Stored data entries
★ ★ ★ ★ ★ ★ ★

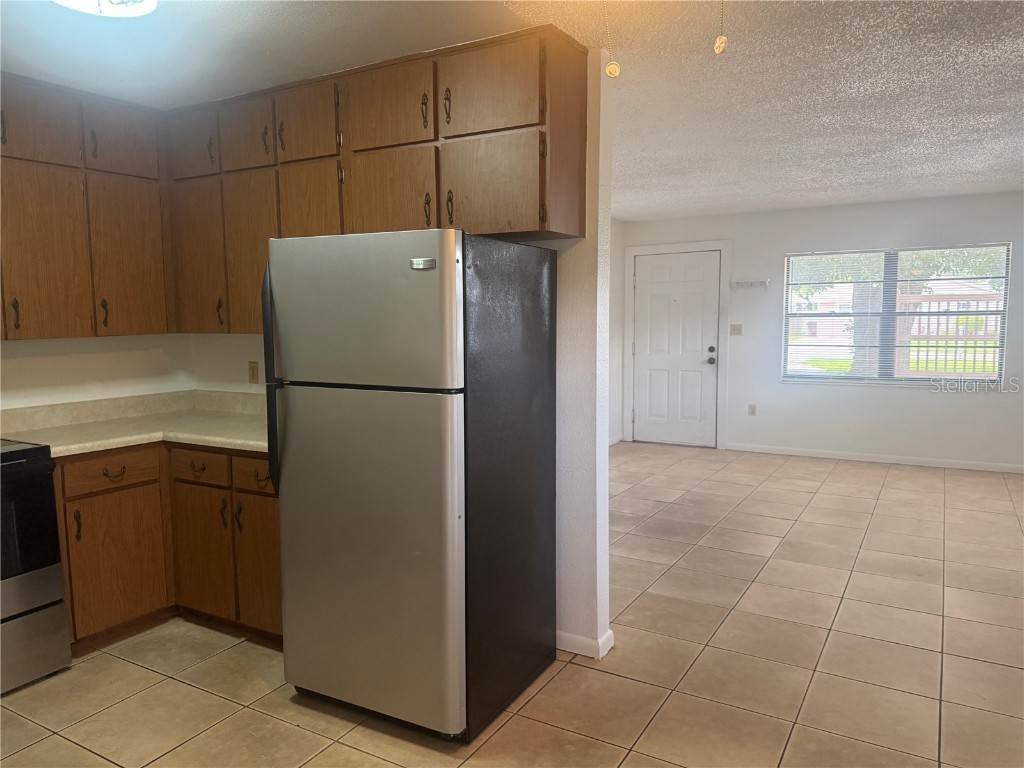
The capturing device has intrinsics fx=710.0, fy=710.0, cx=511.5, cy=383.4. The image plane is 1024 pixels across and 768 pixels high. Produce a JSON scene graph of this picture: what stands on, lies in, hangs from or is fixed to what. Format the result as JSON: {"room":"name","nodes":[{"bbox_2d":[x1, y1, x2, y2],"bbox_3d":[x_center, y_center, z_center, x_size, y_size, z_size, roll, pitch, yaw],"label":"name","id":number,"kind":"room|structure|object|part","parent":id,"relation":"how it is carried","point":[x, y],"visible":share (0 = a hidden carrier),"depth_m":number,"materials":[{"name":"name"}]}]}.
{"room":"kitchen","nodes":[
{"label":"kitchen","id":0,"kind":"room"},
{"bbox_2d":[0,332,193,409],"bbox_3d":[-2.744,-0.002,2.558,0.127,2.444,3.597,3,7,30],"label":"kitchen left wall","id":1,"kind":"structure","parent":0,"point":[62,358],"depth_m":3.54,"materials":[{"name":"white paint"}]},
{"bbox_2d":[0,72,173,341],"bbox_3d":[-2.159,-0.744,3.067,0.343,1.086,1.293,3,7,30],"label":"upper cabinet","id":2,"kind":"object","parent":1,"relation":"attached to","point":[145,297],"visible":0.99,"depth_m":3.16,"materials":[{"name":"brown wood"}]},
{"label":"handle","id":3,"kind":"part","parent":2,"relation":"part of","materials":[{"name":"brown metal"}]},
{"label":"upper cabinet door","id":4,"kind":"part","parent":2,"relation":"part of","materials":[{"name":"brown wood"}]},
{"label":"cabinet door","id":5,"kind":"part","parent":2,"relation":"part of","materials":[{"name":"brown wood"}]},
{"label":"handle","id":6,"kind":"part","parent":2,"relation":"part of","materials":[{"name":"metal"}]},
{"bbox_3d":[-1.902,-0.325,3.317,0.036,0.138,0.025,3,7,30],"label":"handle","id":7,"kind":"part","parent":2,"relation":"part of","materials":[{"name":"metal"}]},
{"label":"cabinet door","id":8,"kind":"part","parent":2,"relation":"part of","materials":[{"name":"brown wood"}]},
{"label":"cabinet door","id":9,"kind":"part","parent":2,"relation":"part of","materials":[{"name":"brown wood"}]},
{"bbox_2d":[190,50,612,663],"bbox_3d":[-0.747,-0.128,3.515,2.533,2.438,0.128,3,7,30],"label":"partition wall","id":10,"kind":"structure","parent":0,"point":[571,259],"depth_m":2.90,"materials":[{"name":"white paint"}]},
{"bbox_2d":[247,360,259,383],"bbox_3d":[-1.372,-0.061,3.759,0.071,0.116,0.009,3,7,30],"label":"wall outlet","id":11,"kind":"object","parent":10,"relation":"attached to","point":[253,371],"visible":0.99,"depth_m":3.75,"materials":[{"name":"beige plastic"}]},
{"bbox_2d":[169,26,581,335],"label":"upper cabinet","id":12,"kind":"object","parent":10,"relation":"attached to","point":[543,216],"visible":0.73,"depth_m":2.86,"materials":[{"name":"brown wood"}]},
{"bbox_3d":[-1.508,-1.130,3.331,0.310,0.309,0.049,3,7,30],"label":"cabinet door","id":13,"kind":"part","parent":12,"relation":"part of","materials":[{"name":"brown wood"}]},
{"bbox_3d":[-1.528,-0.584,3.424,0.322,0.720,0.098,3,7,30],"label":"cabinet door","id":14,"kind":"part","parent":12,"relation":"part of","materials":[{"name":"brown wood"}]},
{"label":"pull","id":15,"kind":"part","parent":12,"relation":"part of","materials":[{"name":"metal"}]},
{"bbox_3d":[-1.195,-1.109,3.169,0.284,0.305,0.048,3,7,30],"label":"cabinet door","id":16,"kind":"part","parent":12,"relation":"part of","materials":[{"name":"brown wood"}]},
{"bbox_3d":[-1.185,-0.563,3.254,0.297,0.734,0.108,3,7,30],"label":"cabinet door","id":17,"kind":"part","parent":12,"relation":"part of","materials":[{"name":"brown wood"}]},
{"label":"handle","id":18,"kind":"part","parent":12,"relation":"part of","materials":[{"name":"metal"}]},
{"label":"handle","id":19,"kind":"part","parent":12,"relation":"part of","materials":[{"name":"metal"}]},
{"bbox_3d":[-0.873,-1.095,2.997,0.286,0.321,0.058,3,7,30],"label":"cabinet door","id":20,"kind":"part","parent":12,"relation":"part of","materials":[{"name":"brown wood"}]},
{"bbox_3d":[-0.882,-0.562,3.106,0.254,0.738,0.105,3,7,30],"label":"cabinet door","id":21,"kind":"part","parent":12,"relation":"part of","materials":[{"name":"brown wood"}]},
{"bbox_3d":[-0.502,-0.721,2.837,0.359,0.421,0.047,3,7,30],"label":"cabinet door","id":22,"kind":"part","parent":12,"relation":"part of","materials":[{"name":"brown wood"}]},
{"bbox_3d":[-0.492,-1.070,2.770,0.347,0.322,0.055,3,7,30],"label":"cabinet door","id":23,"kind":"part","parent":12,"relation":"part of","materials":[{"name":"brown wood"}]},
{"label":"handle","id":24,"kind":"part","parent":12,"relation":"part of","materials":[{"name":"metal"}]},
{"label":"handle","id":25,"kind":"part","parent":12,"relation":"part of","materials":[{"name":"metal"}]},
{"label":"handle","id":26,"kind":"part","parent":12,"relation":"part of","materials":[{"name":"metal"}]},
{"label":"handle","id":27,"kind":"part","parent":12,"relation":"part of","materials":[{"name":"metal"}]},
{"bbox_3d":[-0.099,-1.042,2.544,0.342,0.305,0.044,3,7,30],"label":"cabinet door","id":28,"kind":"part","parent":12,"relation":"part of","materials":[{"name":"brown wood"}]},
{"bbox_3d":[-0.085,-0.715,2.590,0.332,0.355,0.056,3,7,30],"label":"cabinet door","id":29,"kind":"part","parent":12,"relation":"part of","materials":[{"name":"brown wood"}]},
{"bbox_2d":[556,628,613,659],"bbox_3d":[-0.056,1.073,3.251,1.069,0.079,0.161,3,7,30],"label":"baseboard","id":30,"kind":"structure","parent":10,"relation":"attached to","point":[609,633],"depth_m":2.98,"materials":[{"name":"white paint"}]},
{"bbox_2d":[0,0,1022,219],"bbox_3d":[1.005,-1.366,2.997,6.703,0.106,8.949,3,7,30],"label":"ceiling","id":31,"kind":"structure","parent":0,"point":[1020,48],"depth_m":2.96,"materials":[{"name":"white paint"}]},
{"bbox_2d":[53,0,157,17],"bbox_3d":[-1.236,-1.164,2.065,0.381,0.100,0.385,3,7,30],"label":"ceiling light","id":32,"kind":"object","parent":31,"relation":"attached to","point":[149,5],"visible":0.99,"depth_m":2.16,"materials":[{"name":"white glass"}]},
{"bbox_2d":[602,0,618,77],"bbox_3d":[0.281,-1.038,2.044,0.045,0.303,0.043,3,7,30],"label":"pull chain","id":33,"kind":"object","parent":31,"relation":"hanging from","point":[613,69],"visible":0.99,"depth_m":2.04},
{"bbox_2d":[714,0,727,54],"bbox_3d":[0.539,-0.985,1.819,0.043,0.275,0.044,3,7,30],"label":"pull chain","id":34,"kind":"object","parent":31,"relation":"hanging from","point":[719,46],"visible":0.98,"depth_m":1.82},
{"bbox_2d":[0,439,1023,767],"bbox_3d":[1.003,1.150,3.263,6.554,0.100,9.156,3,7,30],"label":"tile floor","id":35,"kind":"structure","parent":0,"point":[134,667],"depth_m":2.92,"materials":[{"name":"beige tile"}]},
{"bbox_2d":[0,437,73,693],"bbox_3d":[-2.243,0.616,2.654,0.713,1.152,0.770,3,7,30],"label":"stove","id":36,"kind":"object","parent":35,"relation":"on","point":[60,609],"visible":0.99,"depth_m":2.74,"materials":[{"name":"metal"}]},
{"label":"oven door","id":37,"kind":"part","parent":36,"relation":"part of","materials":[{"name":"black glass"}]},
{"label":"storage drawer","id":38,"kind":"part","parent":36,"relation":"part of","materials":[{"name":"silver metal"}]},
{"bbox_2d":[55,441,278,650],"bbox_3d":[-1.447,0.680,3.299,1.228,0.870,0.976,3,7,30],"label":"base cabinet","id":39,"kind":"object","parent":35,"relation":"on","point":[274,532],"visible":0.41,"depth_m":3.09,"materials":[{"name":"brown wood"}]},
{"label":"pull","id":40,"kind":"part","parent":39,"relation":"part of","materials":[{"name":"brown metal"}]},
{"bbox_3d":[-1.755,0.376,3.117,0.037,0.132,0.340,3,7,30],"label":"drawer","id":41,"kind":"part","parent":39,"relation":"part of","materials":[{"name":"brown wood"}]},
{"bbox_3d":[-1.768,0.796,3.172,0.055,0.568,0.367,3,7,30],"label":"cabinet door","id":42,"kind":"part","parent":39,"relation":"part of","materials":[{"name":"brown wood"}]},
{"bbox_3d":[-1.746,0.394,3.131,0.043,0.030,0.080,3,7,30],"label":"drawer pull","id":43,"kind":"part","parent":39,"relation":"part of","materials":[{"name":"brown metal"}]},
{"bbox_2d":[0,388,270,456],"bbox_3d":[-1.605,0.177,3.321,1.272,0.144,1.243,3,7,30],"label":"countertop","id":44,"kind":"structure","parent":39,"relation":"on","point":[187,437],"depth_m":3.37,"materials":[{"name":"beige laminate"}]},
{"bbox_3d":[-1.422,0.373,3.217,0.321,0.136,0.043,3,7,30],"label":"drawer","id":45,"kind":"part","parent":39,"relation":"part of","materials":[{"name":"brown wood"}]},
{"bbox_3d":[-1.434,0.787,3.292,0.320,0.577,0.083,3,7,30],"label":"cabinet door","id":46,"kind":"part","parent":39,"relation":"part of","materials":[{"name":"brown wood"}]},
{"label":"handle","id":47,"kind":"part","parent":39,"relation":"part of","materials":[{"name":"metal"}]},
{"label":"handle","id":48,"kind":"part","parent":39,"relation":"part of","materials":[{"name":"metal"}]},
{"bbox_3d":[-1.094,0.386,3.075,0.304,0.138,0.048,3,7,30],"label":"drawer","id":49,"kind":"part","parent":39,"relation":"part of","materials":[{"name":"brown wood"}]},
{"bbox_3d":[-1.094,0.795,3.149,0.298,0.582,0.085,3,7,30],"label":"cabinet door","id":50,"kind":"part","parent":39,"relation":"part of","materials":[{"name":"brown wood"}]},
{"bbox_2d":[265,229,557,741],"bbox_3d":[-0.360,0.314,2.714,0.782,1.702,0.801,3,7,30],"label":"refrigerator","id":51,"kind":"object","parent":35,"relation":"on","point":[412,448],"visible":0.99,"depth_m":2.40,"materials":[{"name":"metal"}]},
{"bbox_3d":[-0.845,0.004,2.552,0.052,0.731,0.083,3,7,30],"label":"refrigerator handle","id":52,"kind":"part","parent":51,"relation":"part of","materials":[{"name":"black plastic"}]},
{"bbox_3d":[-0.502,-0.239,2.330,0.824,0.476,0.102,3,7,30],"label":"freezer door","id":53,"kind":"part","parent":51,"relation":"part of","materials":[{"name":"silver metal"}]},
{"bbox_3d":[-0.542,0.576,2.492,0.825,1.084,0.097,3,7,30],"label":"door","id":54,"kind":"part","parent":51,"relation":"part of","materials":[{"name":"silver metal"}]},
{"bbox_2d":[609,216,624,445],"bbox_3d":[0.003,-0.367,5.865,0.133,2.449,4.726,3,7,30],"label":"side wall","id":55,"kind":"structure","parent":0,"point":[615,229],"depth_m":7.66,"materials":[{"name":"white paint"}]},
{"bbox_2d":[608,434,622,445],"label":"baseboard","id":56,"kind":"structure","parent":55,"relation":"attached to","point":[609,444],"depth_m":7.75,"materials":[{"name":"white paint"}]},
{"bbox_2d":[621,191,1023,470],"bbox_3d":[3.363,-0.482,6.774,4.935,2.439,0.149,3,7,30],"label":"far wall","id":57,"kind":"structure","parent":0,"point":[899,396],"depth_m":6.78,"materials":[{"name":"white paint"}]},
{"bbox_2d":[631,250,721,449],"bbox_3d":[1.750,-0.362,7.654,0.914,2.030,0.118,3,7,30],"label":"front door","id":58,"kind":"structure","parent":57,"relation":"in","point":[694,418],"depth_m":7.66,"materials":[{"name":"white paint"}]},
{"bbox_3d":[2.070,-0.294,7.407,0.078,0.150,0.078,3,7,30],"label":"doorknob","id":59,"kind":"part","parent":58,"relation":"part of","materials":[{"name":"black metal"}]},
{"bbox_2d":[623,238,730,449],"bbox_3d":[1.772,-0.423,7.635,1.127,2.159,0.159,3,7,30],"label":"door frame","id":60,"kind":"structure","parent":57,"relation":"attached to","point":[660,248],"depth_m":7.49,"materials":[{"name":"white paint"}]},
{"bbox_2d":[730,324,741,335],"bbox_3d":[2.306,-0.554,7.304,0.116,0.116,0.019,3,7,30],"label":"light switch","id":61,"kind":"object","parent":57,"relation":"attached to","point":[734,325],"visible":0.98,"depth_m":7.31,"materials":[{"name":"plastic"}]},
{"bbox_2d":[730,279,769,289],"bbox_3d":[2.388,-0.997,7.131,0.496,0.075,0.088,3,7,30],"label":"coat rack","id":62,"kind":"object","parent":57,"relation":"attached to","point":[764,282],"visible":1,"depth_m":7.16,"materials":[{"name":"white"}]},
{"bbox_2d":[748,403,756,415],"bbox_3d":[2.458,0.266,7.269,0.072,0.118,0.009,3,7,30],"label":"wall socket","id":63,"kind":"object","parent":57,"relation":"attached to","point":[753,409],"visible":0.99,"depth_m":7.27,"materials":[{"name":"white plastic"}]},
{"bbox_2d":[725,442,1023,472],"bbox_3d":[3.796,0.717,6.526,3.685,0.081,0.013,3,7,30],"label":"baseboard","id":64,"kind":"structure","parent":57,"relation":"attached to","point":[893,461],"depth_m":6.70,"materials":[{"name":"white paint"}]},
{"bbox_2d":[781,243,1010,387],"bbox_3d":[3.548,-0.624,6.711,1.832,1.309,0.110,3,7,30],"label":"window","id":65,"kind":"structure","parent":57,"relation":"in","point":[959,375],"depth_m":6.71,"materials":[{"name":"clear glass"}]},
{"bbox_2d":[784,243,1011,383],"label":"window blinds","id":66,"kind":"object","parent":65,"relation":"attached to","point":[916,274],"visible":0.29,"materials":[{"name":"white plastic"}]},
{"label":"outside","id":67,"kind":"structure","parent":0,"visible":0},
{"bbox_2d":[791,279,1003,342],"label":"house","id":68,"kind":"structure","parent":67,"point":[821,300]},
{"label":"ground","id":69,"kind":"structure","parent":67,"visible":0},
{"bbox_2d":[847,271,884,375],"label":"tree","id":70,"kind":"object","parent":69,"relation":"on","point":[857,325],"visible":0.27,"materials":[{"name":"plant"}]},
{"bbox_2d":[894,289,1000,376],"bbox_3d":[7.274,-0.480,10.062,4.675,1.819,0.118,3,7,30],"label":"wooden fence","id":71,"kind":"object","parent":69,"relation":"on","point":[946,332],"visible":0.51,"depth_m":10.46,"materials":[{"name":"wood"}]}
]}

★ ★ ★ ★ ★ ★ ★

*PROBLEM STATEMENT:* Filter the records for the string "kitchen" and copy every line that holds it.

*SOLUTION TO THIS EXERCISE:*
{"room":"kitchen","nodes":[
{"label":"kitchen","id":0,"kind":"room"},
{"bbox_2d":[0,332,193,409],"bbox_3d":[-2.744,-0.002,2.558,0.127,2.444,3.597,3,7,30],"label":"kitchen left wall","id":1,"kind":"structure","parent":0,"point":[62,358],"depth_m":3.54,"materials":[{"name":"white paint"}]},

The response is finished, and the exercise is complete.